Listening Post: Weird New Year
I’m not very organized about the holidays, and rarely manage to produce anything as useful as an online wish list to guide friends and family in gift selection. But somehow, they seem to know what I like. For example, one bullseye book offering this year was This Planet Is Doomed, the science fiction poetry of Sun Ra, which according to blurb, “serves up a traumatic torrent of future shock.”
Sun Ra, the noted Afrofuturist poet and extraterrestrial jazz explorer, was allegedly born to the Angel Race of Saturn, and led an ever-shifting jazz Arkestra from the 50s to the 90s. In his poetry, inner and outer space comprise the single surface of the Klein bottle of consciousness. The alien outsider is in, and the earthman is out. In his yearning to just blast off from here, Sun Ra satisfies the keenest appetite for deep weird.
In a few days, the calendar will click over to 2012, a year so deeply weird the Mayans decided to stop the clock there.
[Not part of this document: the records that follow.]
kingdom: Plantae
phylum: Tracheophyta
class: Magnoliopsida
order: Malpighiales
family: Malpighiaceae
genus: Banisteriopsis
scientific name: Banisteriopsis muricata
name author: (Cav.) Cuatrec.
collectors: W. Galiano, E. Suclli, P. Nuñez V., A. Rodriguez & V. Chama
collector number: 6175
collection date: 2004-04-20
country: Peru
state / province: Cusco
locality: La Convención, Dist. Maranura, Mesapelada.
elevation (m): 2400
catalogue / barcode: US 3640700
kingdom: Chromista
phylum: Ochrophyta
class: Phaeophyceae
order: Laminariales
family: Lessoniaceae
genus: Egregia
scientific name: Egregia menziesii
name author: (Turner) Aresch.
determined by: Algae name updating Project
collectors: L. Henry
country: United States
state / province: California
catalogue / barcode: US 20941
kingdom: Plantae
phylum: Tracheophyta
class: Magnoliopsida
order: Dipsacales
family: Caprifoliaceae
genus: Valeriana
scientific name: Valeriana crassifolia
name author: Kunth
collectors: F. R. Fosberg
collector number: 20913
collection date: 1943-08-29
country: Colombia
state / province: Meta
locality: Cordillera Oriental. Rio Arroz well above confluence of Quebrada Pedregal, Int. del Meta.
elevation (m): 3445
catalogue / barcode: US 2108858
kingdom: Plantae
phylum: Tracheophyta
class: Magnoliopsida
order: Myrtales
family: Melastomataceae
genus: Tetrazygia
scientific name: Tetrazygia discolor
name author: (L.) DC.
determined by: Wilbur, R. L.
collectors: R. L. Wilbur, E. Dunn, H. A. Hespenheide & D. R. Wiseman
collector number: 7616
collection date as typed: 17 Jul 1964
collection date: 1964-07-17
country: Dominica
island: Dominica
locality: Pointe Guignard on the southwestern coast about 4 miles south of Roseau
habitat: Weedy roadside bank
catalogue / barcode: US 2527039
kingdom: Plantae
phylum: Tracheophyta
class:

This has led some people to speculate (using the same laws of physics that apply in Roadrunner cartoons) that the world will end along with it. But I think Mayan astronomers were just like the computer programmers of the 60s and 70s. The year 2000 was so far away in their minds, they figured the pale hairless big-domes of the future, gliding to work on their plutonium-powered roller skates, would solve the Y2K problem in a snap. Which of course, they did.
And no doubt they’ll manage to cobble together a year 2013 at the last minute, too. Until then, enjoy all your new goodies, and have a weird New Year.
Tags: listeningpost
While you’re waiting for the end, you might want to try some recipes from this cookbook, http://apocalypsecakes.wordpress.com/.
Wow, Dale, you never cease to pique my interest, bring back memories or interest me in the forgotten.
I saw Sun Ra at Artpark some 30 years ago. The most amazing performance I’ve witnessed to date.
A very small gathering front and center of Artpark’s rather large theater. Each performed piece followed by audience foot stomping, smattering of applause and snapping of fingers.
A glorious man, indeed coming on stage with arms raised, cloaked in rainments of gold.